What is expected
Repeat the listing exactly. Pictures stay out of your copy.

+---+

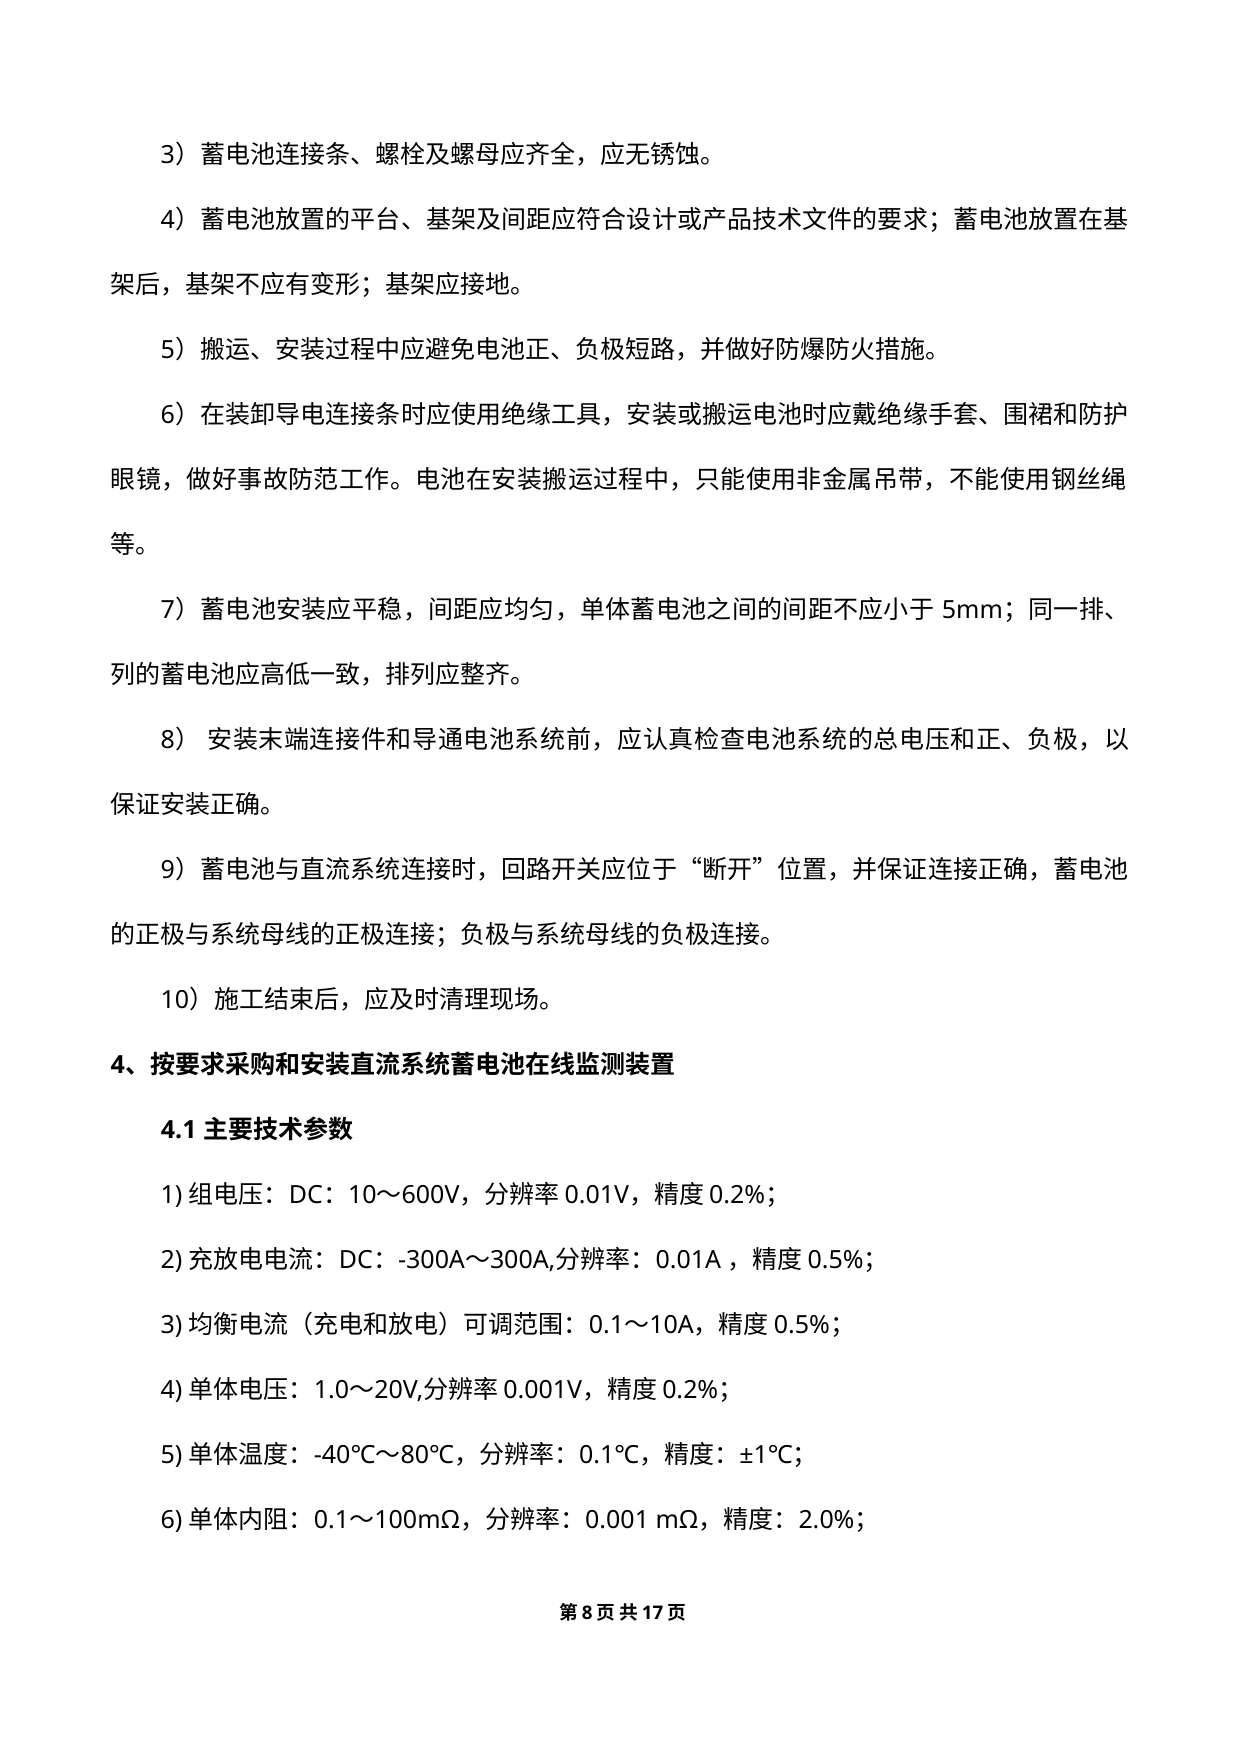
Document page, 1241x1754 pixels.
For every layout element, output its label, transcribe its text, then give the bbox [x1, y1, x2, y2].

text 5）搬运、安装过程中应避免电池正、负极短路，并做好防爆防火措施。 [110, 315, 1130, 380]
text 1) 组电压：DC：10～600V，分辨率0.01V，精度0.2%； [110, 1160, 1130, 1225]
text 3）蓄电池连接条、螺栓及螺母应齐全，应无锈蚀。 [110, 120, 1130, 185]
text 10）施工结束后，应及时清理现场。 [110, 965, 1130, 1030]
text 3) 均衡电流（充电和放电）可调范围：0.1～10A，精度0.5%； [110, 1290, 1130, 1355]
text 6）在装卸导电连接条时应使用绝缘工具，安装或搬运电池时应戴绝缘手套、围裙和防护眼镜，做好事故防范工作。电池在安装搬运过程中，只能使用非金属吊带，不能使用钢丝绳等。 [110, 380, 1130, 575]
text 5) 单体温度：-40℃～80℃，分辨率：0.1℃，精度：±1℃； [110, 1420, 1130, 1485]
text 2) 充放电电流：DC：-300A～300A,分辨率：0.01A ，精度0.5%； [110, 1225, 1130, 1290]
text 4.1 主要技术参数 [110, 1095, 1130, 1160]
text 4）蓄电池放置的平台、基架及间距应符合设计或产品技术文件的要求；蓄电池放置在基架后，基架不应有变形；基架应接地。 [110, 185, 1130, 315]
text 8） 安装末端连接件和导通电池系统前，应认真检查电池系统的总电压和正、负极，以保证安装正确。 [110, 705, 1130, 835]
text 4) 单体电压：1.0～20V,分辨率0.001V，精度0.2%； [110, 1355, 1130, 1420]
text 9）蓄电池与直流系统连接时，回路开关应位于“断开”位置，并保证连接正确，蓄电池的正极与系统母线的正极连接；负极与系统母线的负极连接。 [110, 835, 1130, 965]
text 6) 单体内阻：0.1～100mΩ，分辨率：0.001 mΩ，精度：2.0%； [110, 1485, 1130, 1550]
text 7）蓄电池安装应平稳，间距应均匀，单体蓄电池之间的间距不应小于5mm；同一排、列的蓄电池应高低一致，排列应整齐。 [110, 575, 1130, 705]
text 4、按要求采购和安装直流系统蓄电池在线监测装置 [110, 1030, 1130, 1095]
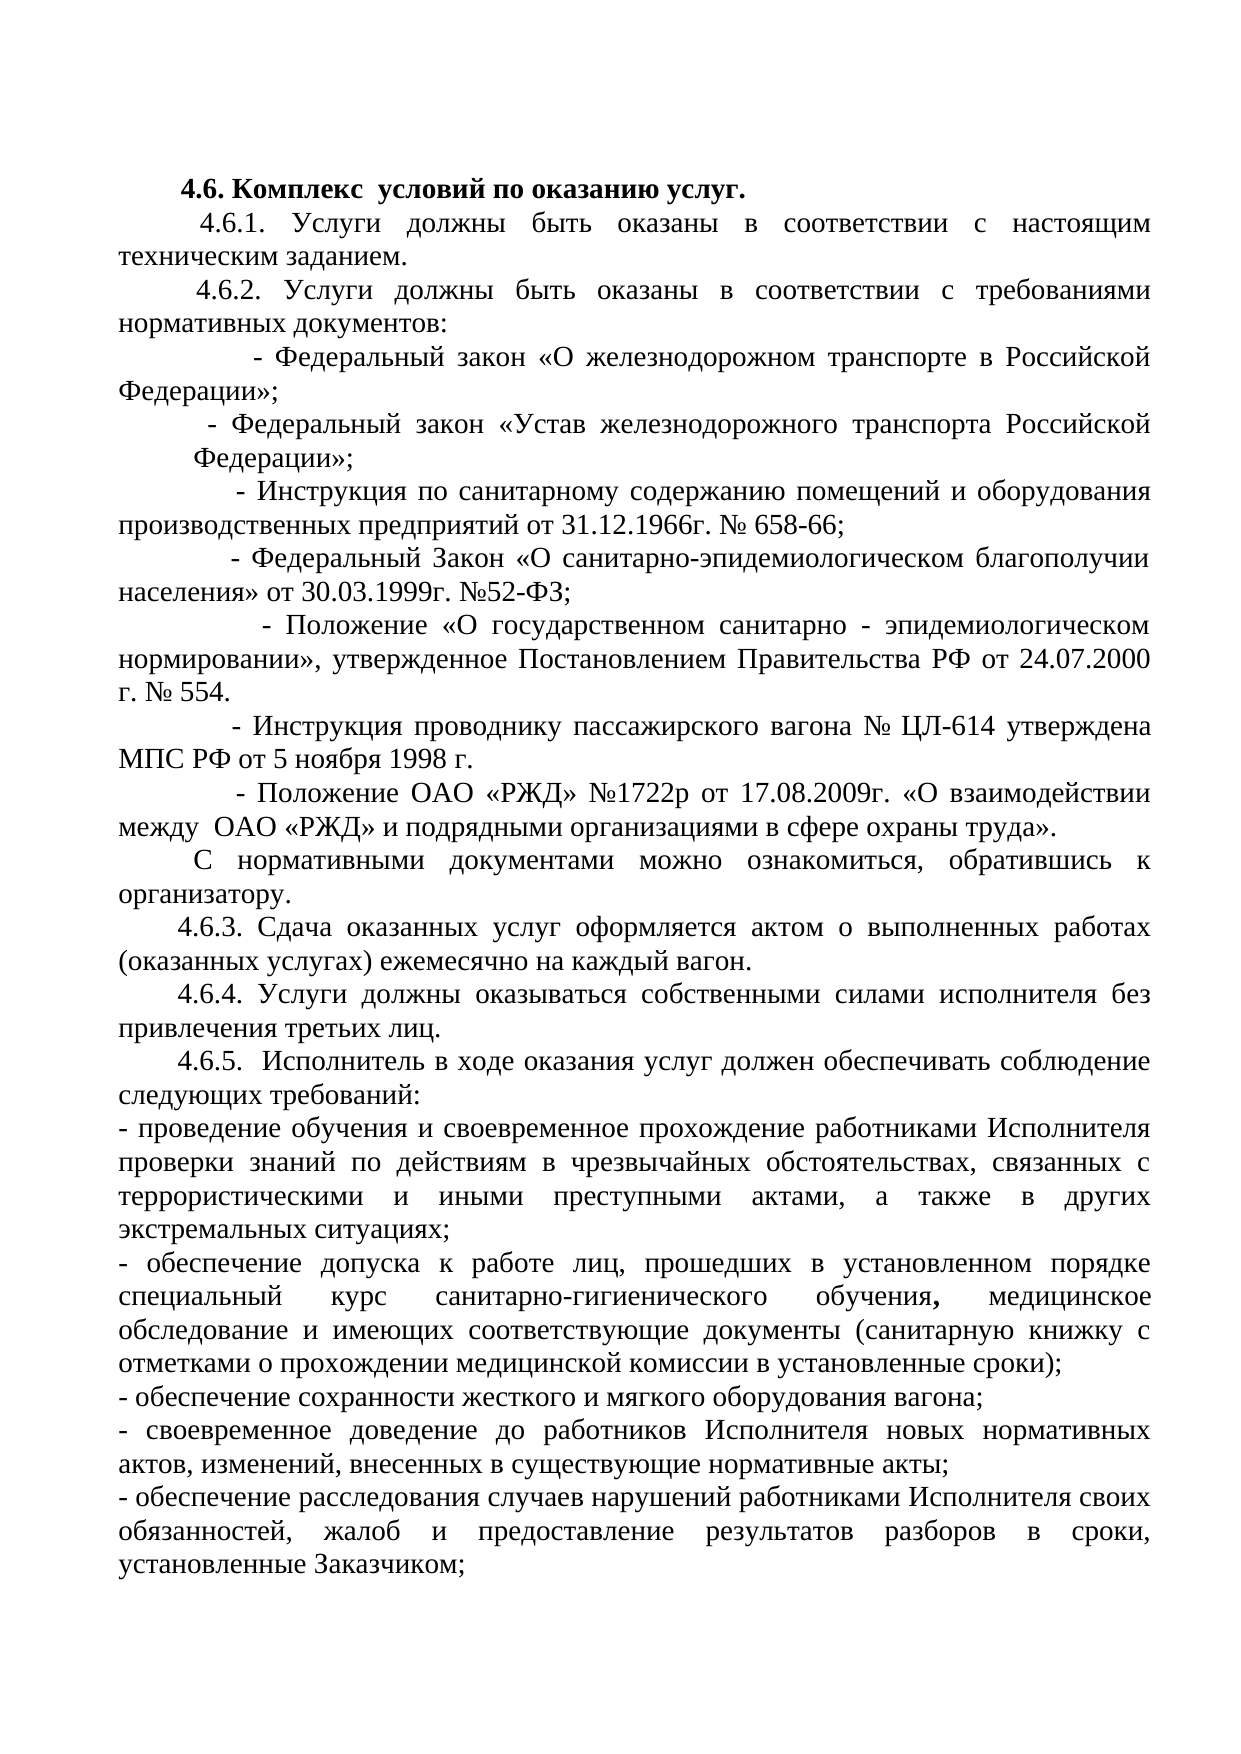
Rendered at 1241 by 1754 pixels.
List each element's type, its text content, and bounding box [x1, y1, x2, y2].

text - Федеральный закон «Устав железнодорожного транспорта Российской Федерации»; [193, 406, 1152, 473]
text 4.6.1. Услуги должны быть оказаны в соответствии с настоящим техническим заданием. [118, 205, 1152, 272]
text - Федеральный Закон «О санитарно-эпидемиологическом благополучии населения» от 30.03.1999г. №52-ФЗ; [118, 540, 1152, 607]
text 4.6.5. Исполнитель в ходе оказания услуг должен обеспечивать соблюдение следующих требований: [118, 1043, 1152, 1111]
text 4.6.2. Услуги должны быть оказаны в соответствии с требованиями нормативных документов: [118, 272, 1152, 339]
text - своевременное доведение до работников Исполнителя новых нормативных актов, изменений, внесенных в существующие нормативные акты; [118, 1412, 1152, 1479]
text - Положение ОАО «РЖД» №1722р от 17.08.2009г. «О взаимодействии между ОАО «РЖД» и подрядными организациями в сфере охраны труда». [118, 775, 1152, 842]
text - проведение обучения и своевременное прохождение работниками Исполнителя проверки знаний по действиям в чрезвычайных обстоятельствах, связанных с террористическими и иными преступными актами, а также в других экстремальных ситуациях; [118, 1111, 1152, 1245]
text - обеспечение допуска к работе лиц, прошедших в установленном порядке специальный курс санитарно-гигиенического обучения, медицинское обследование и имеющих соответствующие документы (санитарную книжку с отметками о прохождении медицинской комиссии в установленные сроки); [118, 1245, 1152, 1379]
text - Инструкция по санитарному содержанию помещений и оборудования производственных предприятий от 31.12.1966г. № 658-66; [118, 473, 1152, 540]
text 4.6.4. Услуги должны оказываться собственными силами исполнителя без привлечения третьих лиц. [118, 976, 1152, 1043]
text 4.6. Комплекс условий по оказанию услуг. [118, 171, 1152, 205]
text - Положение «О государственном санитарно - эпидемиологическом нормировании», утвержденное Постановлением Правительства РФ от 24.07.2000 г. № 554. [118, 607, 1152, 708]
text - обеспечение расследования случаев нарушений работниками Исполнителя своих обязанностей, жалоб и предоставление результатов разборов в сроки, установленные Заказчиком; [118, 1479, 1152, 1580]
text С нормативными документами можно ознакомиться, обратившись к организатору. [118, 842, 1152, 909]
text - Инструкция проводнику пассажирского вагона № ЦЛ-614 утверждена МПС РФ от 5 ноября . [118, 708, 1152, 775]
text - Федеральный закон «О железнодорожном транспорте в Российской Федерации»; [118, 339, 1152, 406]
text - обеспечение сохранности жесткого и мягкого оборудования вагона; [118, 1379, 1152, 1412]
text 4.6.3. Сдача оказанных услуг оформляется актом о выполненных работах (оказанных услугах) ежемесячно на каждый вагон. [118, 909, 1152, 976]
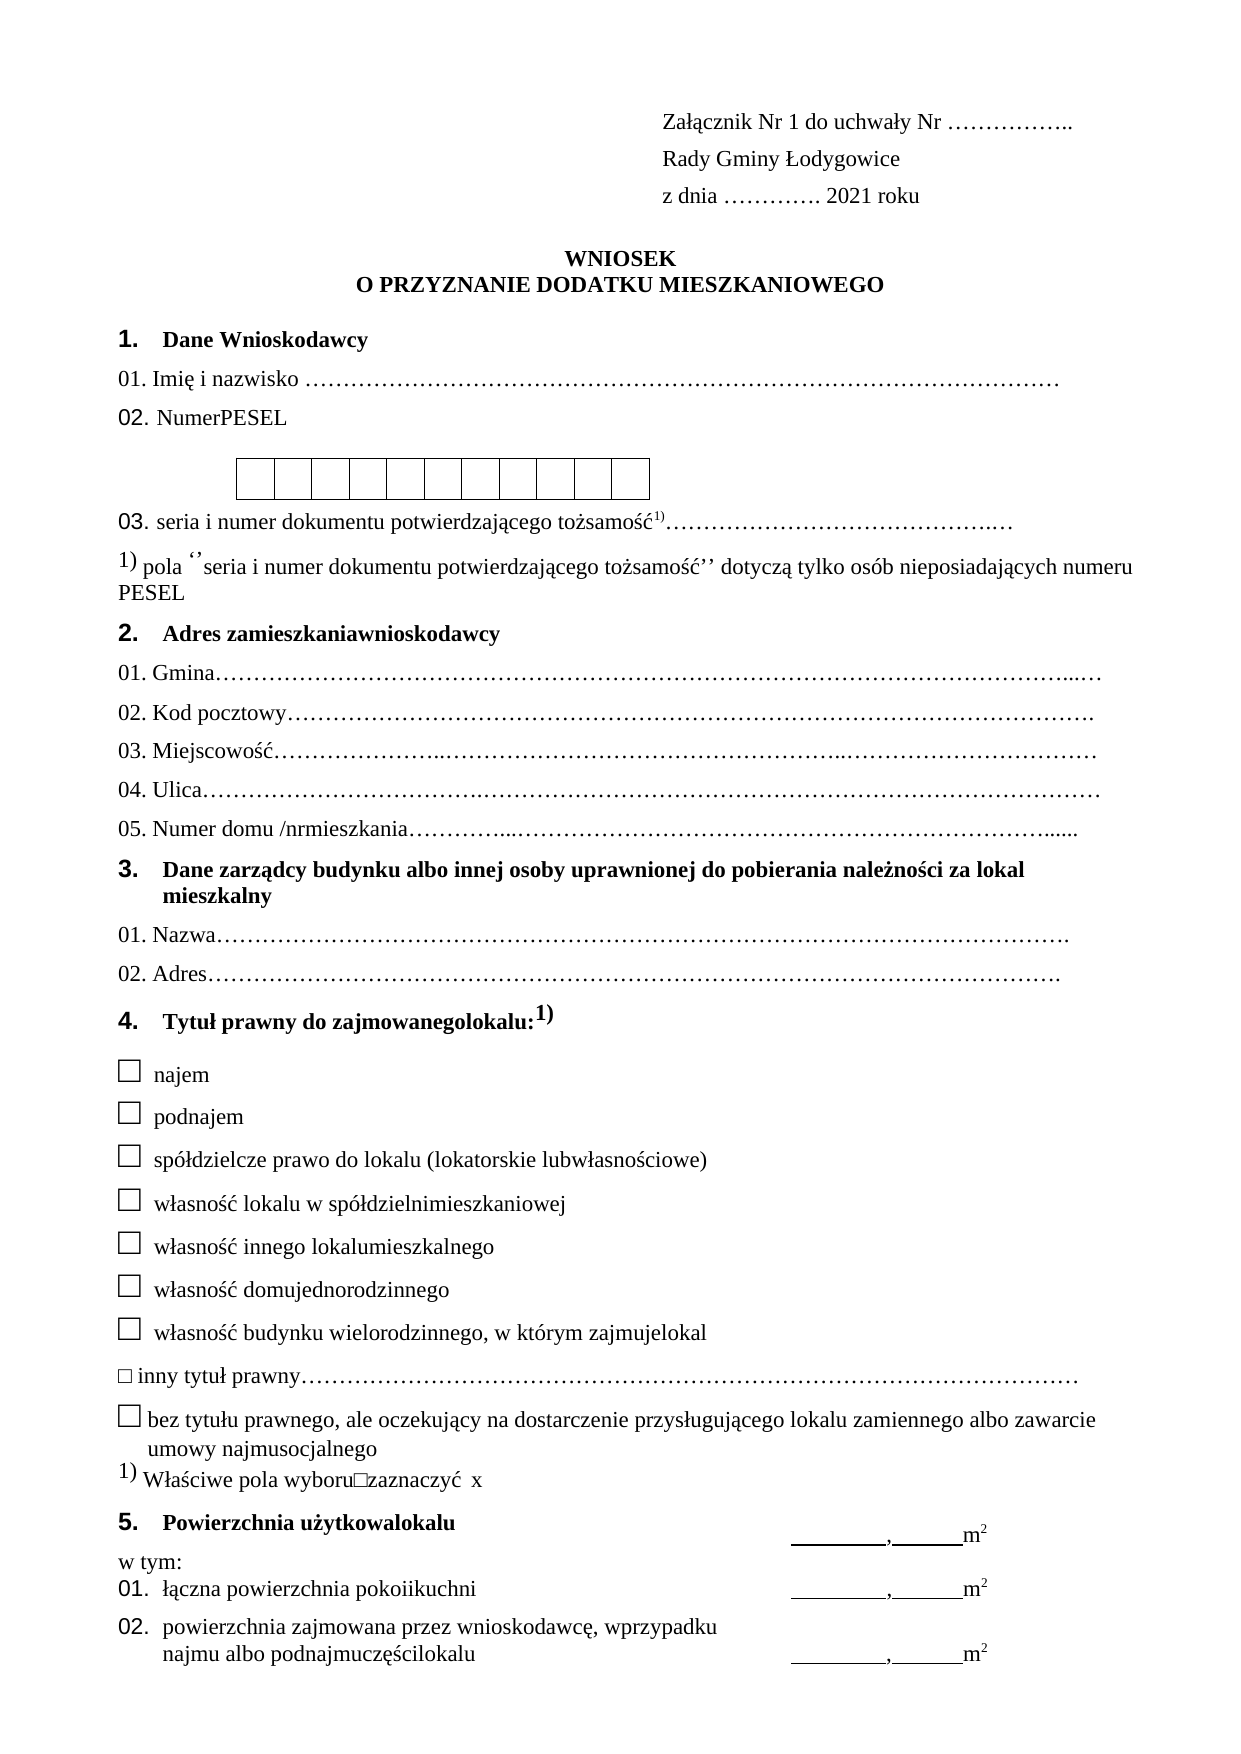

+---+

Answer space
Document page, 1241x1754 pixels.
For every layout element, output its label, transcribe its text, then give the bbox [x1, y1, x2, y2].

text 5）搬运、安装过程中应避免电池正、负极短路，并做好防爆防火措施。 [110, 315, 1130, 380]
text 1) 组电压：DC：10～600V，分辨率0.01V，精度0.2%； [110, 1160, 1130, 1225]
text 3）蓄电池连接条、螺栓及螺母应齐全，应无锈蚀。 [110, 120, 1130, 185]
text 10）施工结束后，应及时清理现场。 [110, 965, 1130, 1030]
text 3) 均衡电流（充电和放电）可调范围：0.1～10A，精度0.5%； [110, 1290, 1130, 1355]
text 6）在装卸导电连接条时应使用绝缘工具，安装或搬运电池时应戴绝缘手套、围裙和防护眼镜，做好事故防范工作。电池在安装搬运过程中，只能使用非金属吊带，不能使用钢丝绳等。 [110, 380, 1130, 575]
text 5) 单体温度：-40℃～80℃，分辨率：0.1℃，精度：±1℃； [110, 1420, 1130, 1485]
text 2) 充放电电流：DC：-300A～300A,分辨率：0.01A ，精度0.5%； [110, 1225, 1130, 1290]
text 4.1 主要技术参数 [110, 1095, 1130, 1160]
text 4）蓄电池放置的平台、基架及间距应符合设计或产品技术文件的要求；蓄电池放置在基架后，基架不应有变形；基架应接地。 [110, 185, 1130, 315]
text 8） 安装末端连接件和导通电池系统前，应认真检查电池系统的总电压和正、负极，以保证安装正确。 [110, 705, 1130, 835]
text 4) 单体电压：1.0～20V,分辨率0.001V，精度0.2%； [110, 1355, 1130, 1420]
text 9）蓄电池与直流系统连接时，回路开关应位于“断开”位置，并保证连接正确，蓄电池的正极与系统母线的正极连接；负极与系统母线的负极连接。 [110, 835, 1130, 965]
text 6) 单体内阻：0.1～100mΩ，分辨率：0.001 mΩ，精度：2.0%； [110, 1485, 1130, 1550]
text 7）蓄电池安装应平稳，间距应均匀，单体蓄电池之间的间距不应小于5mm；同一排、列的蓄电池应高低一致，排列应整齐。 [110, 575, 1130, 705]
text 4、按要求采购和安装直流系统蓄电池在线监测装置 [110, 1030, 1130, 1095]
Rendered at 1241 by 1754 pixels.
List each element's type, its text content, and bounding box [x1, y1, x2, y2].

text - Федеральный закон «Устав железнодорожного транспорта Российской Федерации»; [193, 406, 1152, 473]
text 4.6.1. Услуги должны быть оказаны в соответствии с настоящим техническим заданием. [118, 205, 1152, 272]
text - Федеральный Закон «О санитарно-эпидемиологическом благополучии населения» от 30.03.1999г. №52-ФЗ; [118, 540, 1152, 607]
text 4.6.5. Исполнитель в ходе оказания услуг должен обеспечивать соблюдение следующих требований: [118, 1043, 1152, 1111]
text 4.6.2. Услуги должны быть оказаны в соответствии с требованиями нормативных документов: [118, 272, 1152, 339]
text - своевременное доведение до работников Исполнителя новых нормативных актов, изменений, внесенных в существующие нормативные акты; [118, 1412, 1152, 1479]
text - Положение ОАО «РЖД» №1722р от 17.08.2009г. «О взаимодействии между ОАО «РЖД» и подрядными организациями в сфере охраны труда». [118, 775, 1152, 842]
text - проведение обучения и своевременное прохождение работниками Исполнителя проверки знаний по действиям в чрезвычайных обстоятельствах, связанных с террористическими и иными преступными актами, а также в других экстремальных ситуациях; [118, 1111, 1152, 1245]
text - обеспечение допуска к работе лиц, прошедших в установленном порядке специальный курс санитарно-гигиенического обучения, медицинское обследование и имеющих соответствующие документы (санитарную книжку с отметками о прохождении медицинской комиссии в установленные сроки); [118, 1245, 1152, 1379]
text - Инструкция по санитарному содержанию помещений и оборудования производственных предприятий от 31.12.1966г. № 658-66; [118, 473, 1152, 540]
text 4.6.4. Услуги должны оказываться собственными силами исполнителя без привлечения третьих лиц. [118, 976, 1152, 1043]
text 4.6. Комплекс условий по оказанию услуг. [118, 171, 1152, 205]
text - Положение «О государственном санитарно - эпидемиологическом нормировании», утвержденное Постановлением Правительства РФ от 24.07.2000 г. № 554. [118, 607, 1152, 708]
text - обеспечение расследования случаев нарушений работниками Исполнителя своих обязанностей, жалоб и предоставление результатов разборов в сроки, установленные Заказчиком; [118, 1479, 1152, 1580]
text С нормативными документами можно ознакомиться, обратившись к организатору. [118, 842, 1152, 909]
text - Инструкция проводнику пассажирского вагона № ЦЛ-614 утверждена МПС РФ от 5 ноября . [118, 708, 1152, 775]
text - Федеральный закон «О железнодорожном транспорте в Российской Федерации»; [118, 339, 1152, 406]
text - обеспечение сохранности жесткого и мягкого оборудования вагона; [118, 1379, 1152, 1412]
text 4.6.3. Сдача оказанных услуг оформляется актом о выполненных работах (оказанных услугах) ежемесячно на каждый вагон. [118, 909, 1152, 976]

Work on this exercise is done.